**Records for the exercise**

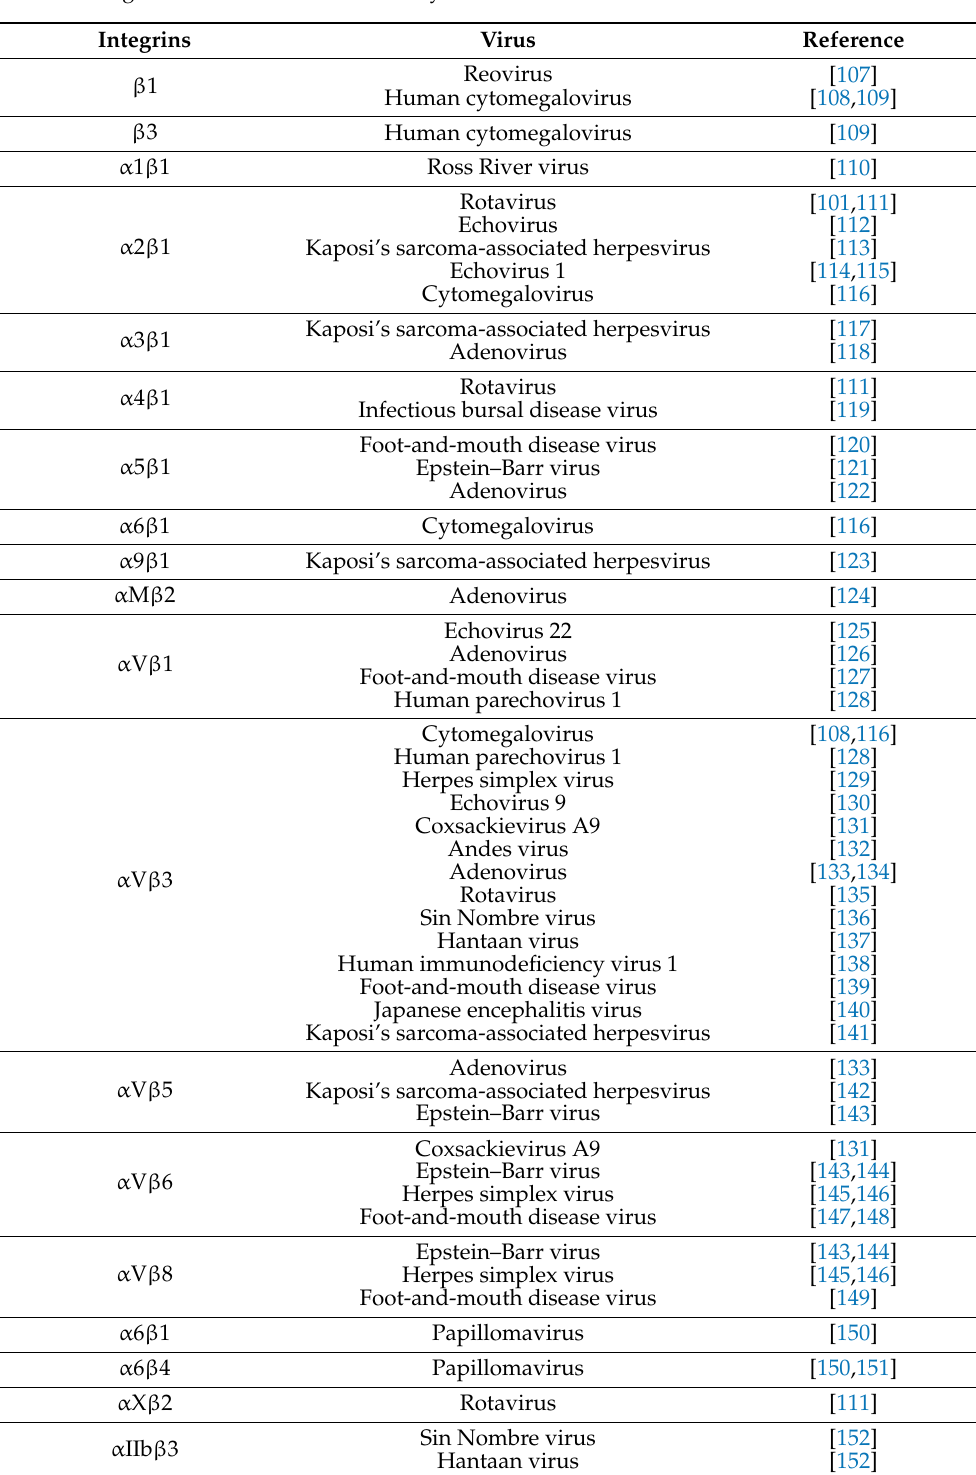
Table 3. Integrins are involved in virus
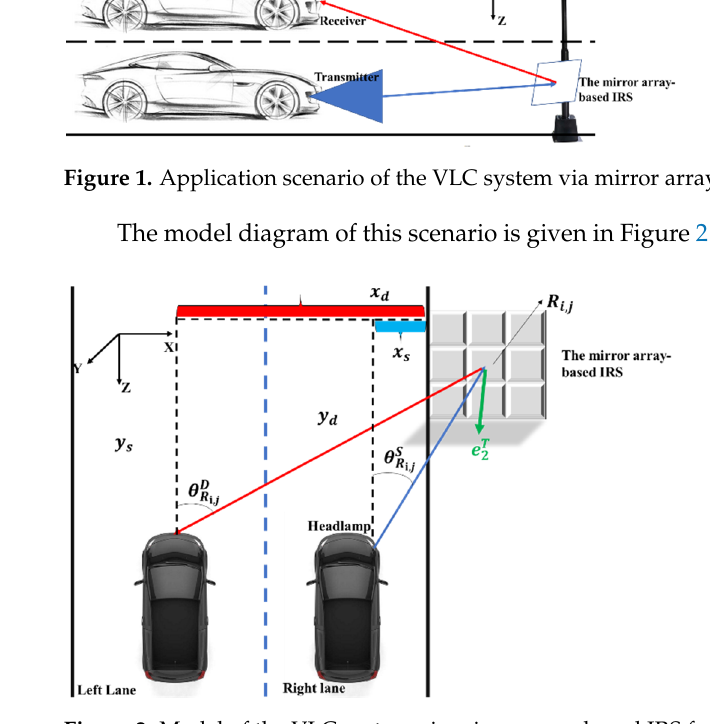
Figure 2. Model of the VLC system via mirror array-based IRS for parallel vehicles. For the mirror array-based IRS, the rotation angle of each mirror in the IRS can be controlled independently without interfering with others. One of the mirrors is analyzed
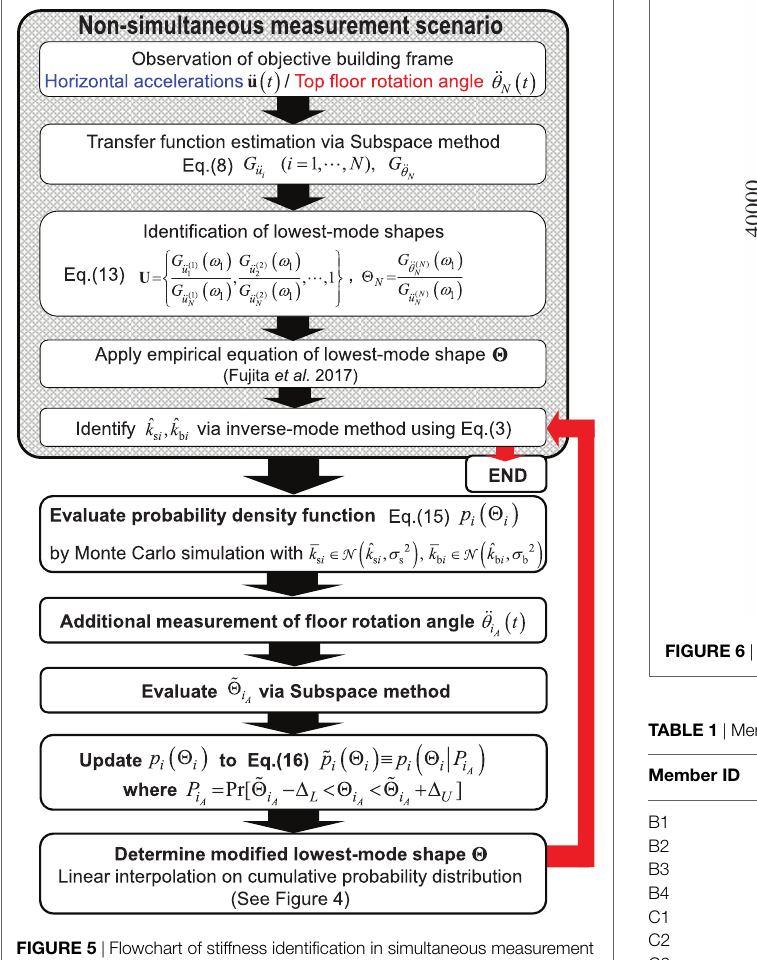
FIGURE 5 | Flowchart of stiffness identification in simultaneous measurement scenario.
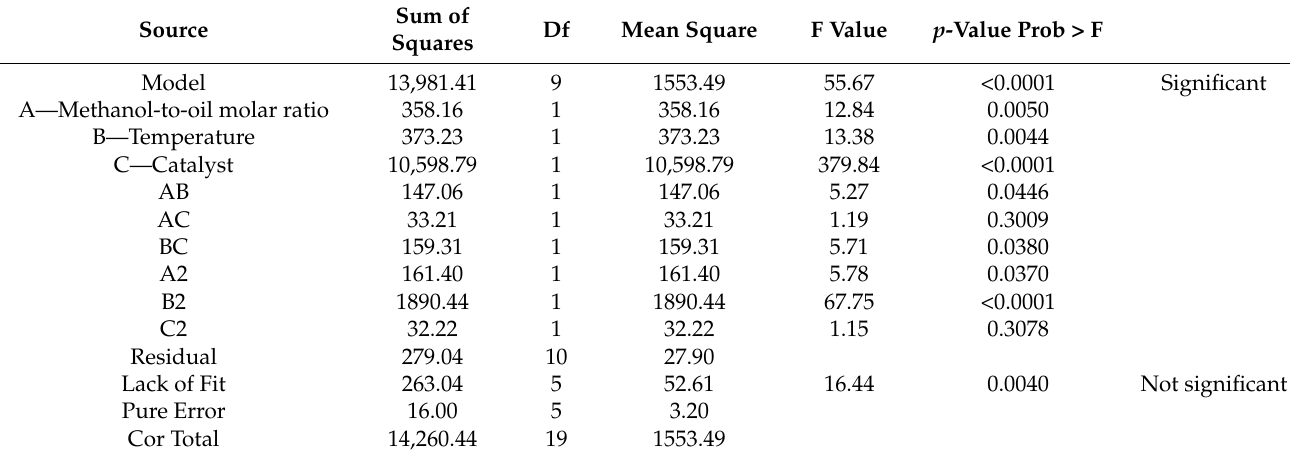
Table 2. Analysis of variance of quadratic model.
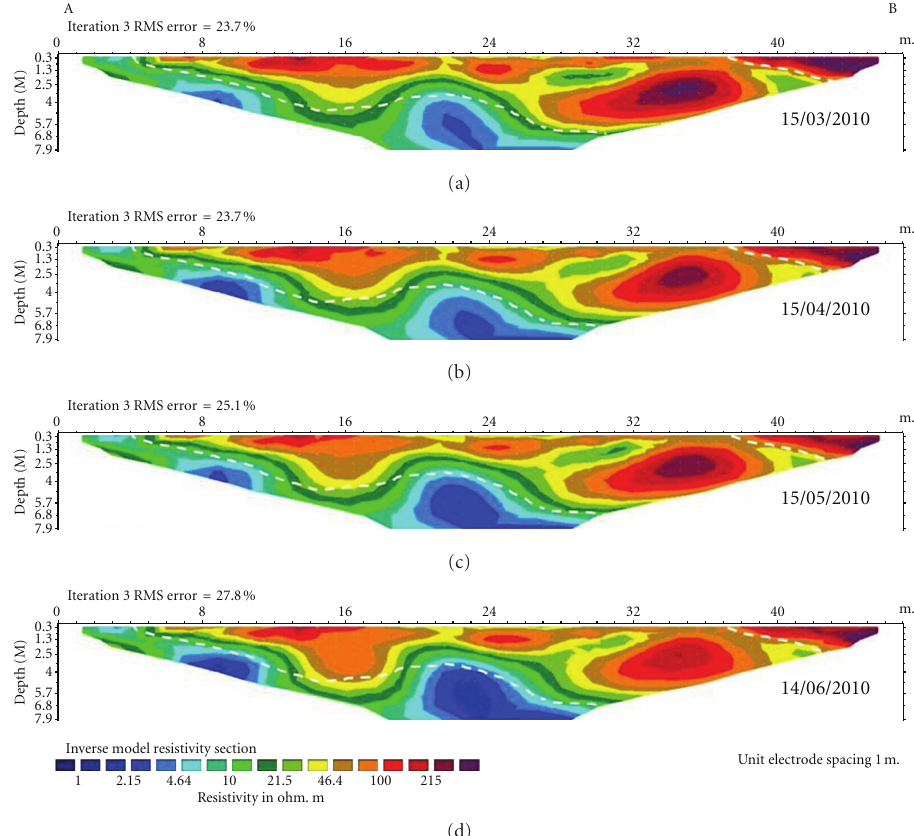
Figure 11: ERT performed in di ff erent days with an interval of one month; it is possible to observe the low change in resistivity during all the studied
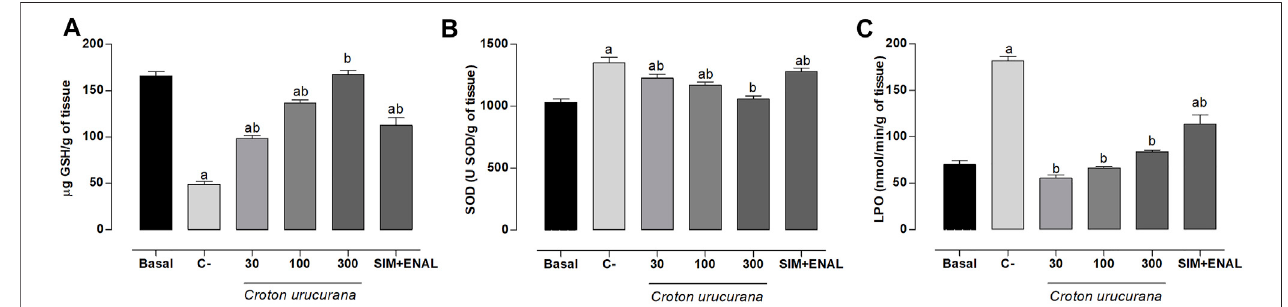
FIGURE 3 | Antioxidant effects of Croton urucurana . (A – C) Hepatic levels of reduced glutathione (A) , lipoperoxidation (B) , and superoxide dismutase (C) in normotensive,non-dyslipidemic,andnon-smokerrats(basalgroup)andhypertensive,dyslipidemic,andsmokerspontaneouslyhypertensiveratsthatweretreatedwith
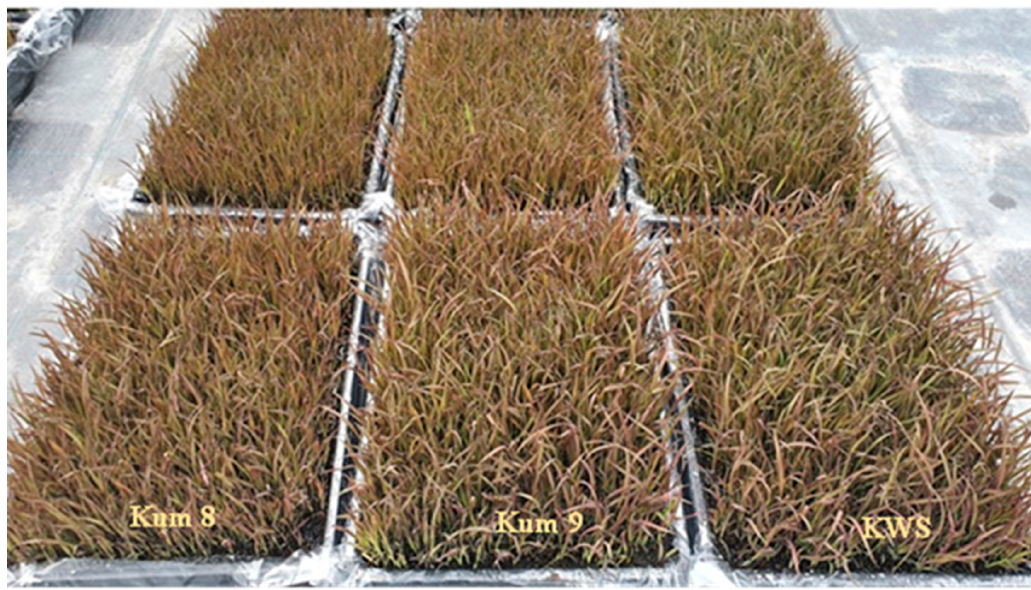
Figure 5. Purple rice seedling of Kum 8, Kum 9 and KWS used in this experiment.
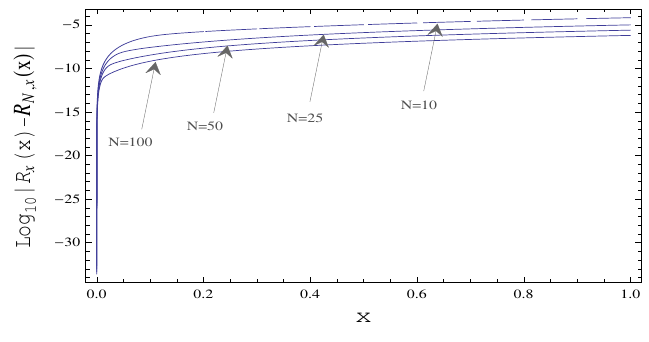
Figure 4. Graph of Log 10 | R x ( x ) − R N,x ( x ) | for Example 2 with N = 10 , 25 , 50 , 100.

**Task requirements**
Give a verbatim transcription of the entries, leaving out the pictures.

**Solution below**
Table 3. Integrins are involved in virus
Figure 2. Model of the VLC system via mirror array-based IRS for parallel vehicles. For the mirror array-based IRS, the rotation angle of each mirror in the IRS can be controlled independently without interfering with others. One of the mirrors is analyzed
FIGURE 5 | Flowchart of stiffness identification in simultaneous measurement scenario.
Table 2. Analysis of variance of quadratic model.
Figure 11: ERT performed in di ff erent days with an interval of one month; it is possible to observe the low change in resistivity during all the studied
FIGURE 3 | Antioxidant effects of Croton urucurana . (A – C) Hepatic levels of reduced glutathione (A) , lipoperoxidation (B) , and superoxide dismutase (C) in normotensive,non-dyslipidemic,andnon-smokerrats(basalgroup)andhypertensive,dyslipidemic,andsmokerspontaneouslyhypertensiveratsthatweretreatedwith
Figure 5. Purple rice seedling of Kum 8, Kum 9 and KWS used in this experiment.
Figure 4. Graph of Log 10 | R x ( x ) − R N,x ( x ) | for Example 2 with N = 10 , 25 , 50 , 100.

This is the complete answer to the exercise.